The federal courts of appeals are intermediate courts, between the district courts (the federal trial courts) and the Supreme Court. Smaller circuits, such as the Second Circuit and Third Circuit, are based at a single federal courthouse, while others, such as the large Ninth Circuit, are spread across many courthouses. Since three-judge federal appellate panels are randomly selected from all sitting circuit judges, Ninth Circuit judges must often "ride the circuit," though this duty has become much easier to carry out since the development of modern air travel.

===Supreme Court of the United States===
Under the original Judiciary Act of 1789 and subsequent acts, the justices of the Supreme Court of the United States in Washington, D.C. had the responsibility of "riding circuit" and personally hearing both appeals and trials in the circuit courts, in addition to their caseload back in the capital. This duty was reasonable when the United States consisted of the original Thirteen Colonies along the East Coast of the United States, but became increasingly onerous and impractical with the country's rapid westward expansion during the 19th century, and was repealed by Congress with the enacting of the Judiciary Act of 1891. The U.S. Supreme Court justices still retain vestiges of the days of riding circuit; each justice is designated to hear certain interlocutory appeals from specific circuits and can unilaterally decide them or refer them to the entire court. The court's customary summer recess originated as the time during which the justices would leave Washington and ride circuit (since dirt roads were more passable in the summer).

===State courts===
Many U.S. states have state courts called "circuit courts." Most are trial courts of general, original jurisdiction.

- Alabama – Alabama Circuit Courts
- Arkansas – Arkansas Circuit Courts
- Connecticut – Connecticut Circuit Courts
- Florida – Florida circuit courts
- Hawaii – Hawaii State Circuit Courts
- Illinois – Illinois circuit courts
- Indiana – Indiana Circuit Courts
- Kentucky – Kentucky Circuit Courts
- Maryland – Maryland Circuit Courts
- Michigan – Michigan Circuit Courts
- Mississippi – Mississippi Circuit Courts
- Missouri – Missouri Circuit Courts
- New Hampshire – New Hampshire Circuit Courts
- Oregon – Oregon circuit courts
- South Carolina – South Carolina Circuit Court
- South Dakota – South Dakota Circuit Courts
- Tennessee – Tennessee Circuit Courts
- Virginia – Virginia Circuit Court – court of record that has appellate jurisdiction over a county's general district court and juvenile and domestic relations court and original jurisdiction over major civil cases and all the county's felony cases. A circuit court has the power to issue death sentences and impanel grand juries. The court's decisions become legal precedents.
- West Virginia – West Virginia Circuit Courts
- Wisconsin – Wisconsin circuit courts

In Louisiana, the intermediate appellate courts are called the Louisiana Circuit Courts of Appeal. There are five separate judicial circuits.
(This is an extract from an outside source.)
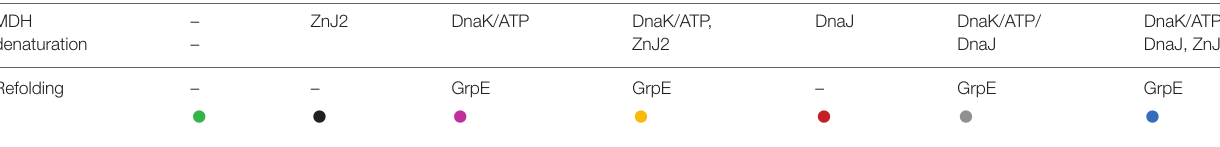
FIGURE 6 | ZnJ2 does not interact with the KJE system in MDH refolding assay. Native MDH was heat denatured in 47 ◦ C for 30 ′ in the absence ( • ) or presence of different chaperone combinations. These included DnaK/ATP, GrpE, and DnaJ ( • ), DnaK/ATP, GrpE, and ZnJ2 ( • ), DnaK/ATP along with GrpE, DnaJ, and ZnJ2 ( • ), DnaK/ATP and GrpE ( • ), DnaJ alone ( • ), and ZnJ2 alone ( • ). Refolding in these tubes was performed at room temperature (25 ◦ C). GrpE was added during the refolding to assay tubes that contained DnaK/ATP. Refolding was monitored in the presence of pyruvate kinase and phosphoenol pyruvate. Aliquots were removed at various intervals (0, 10, 40, 80, 160min) and MDH activity was monitored at 340nm. The percentage of refolding was calculated relative to activity of native MDH. Similar results were obtained in two independent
In many states, such as Missouri, a judicial circuit can encompass one or more counties (see Missouri Circuit Courts). Each circuit court can have several divisions, including circuit, associate, small claims, probate, family, or drug court. Each division hears cases within its particular area of subject-matter jurisdiction, and jurisdiction is based on the size or type of a civil claim or the severity or type of a criminal charge. Drug court, for example, hears only drug-related criminal cases.

Several U.S. states have state supreme courts that traditionally "ride the circuit" in the sense of hearing oral arguments at multiple locations throughout their jurisdictions each year. Among the states with circuit-riding supreme courts are Alaska, California, Idaho, Oregon, Pennsylvania, Tennessee, and Washington.

==Canada==

Courts serving certain areas particularly in Northern Canada, such as the Nunavut Court of Justice and courts serving northern Quebec, travel as circuit courts to hear cases in remote communities. Additionally, Canada's Federal Courts, such as the Federal Court of Appeal and the Federal Court, are also circuit courts, sitting in regional courthouses across Canada (while being based primarily in Ottawa).

==Australia==

Courts serving remote areas in the Northern Territory are known as circuit courts, sometimes referred to as "bush courts".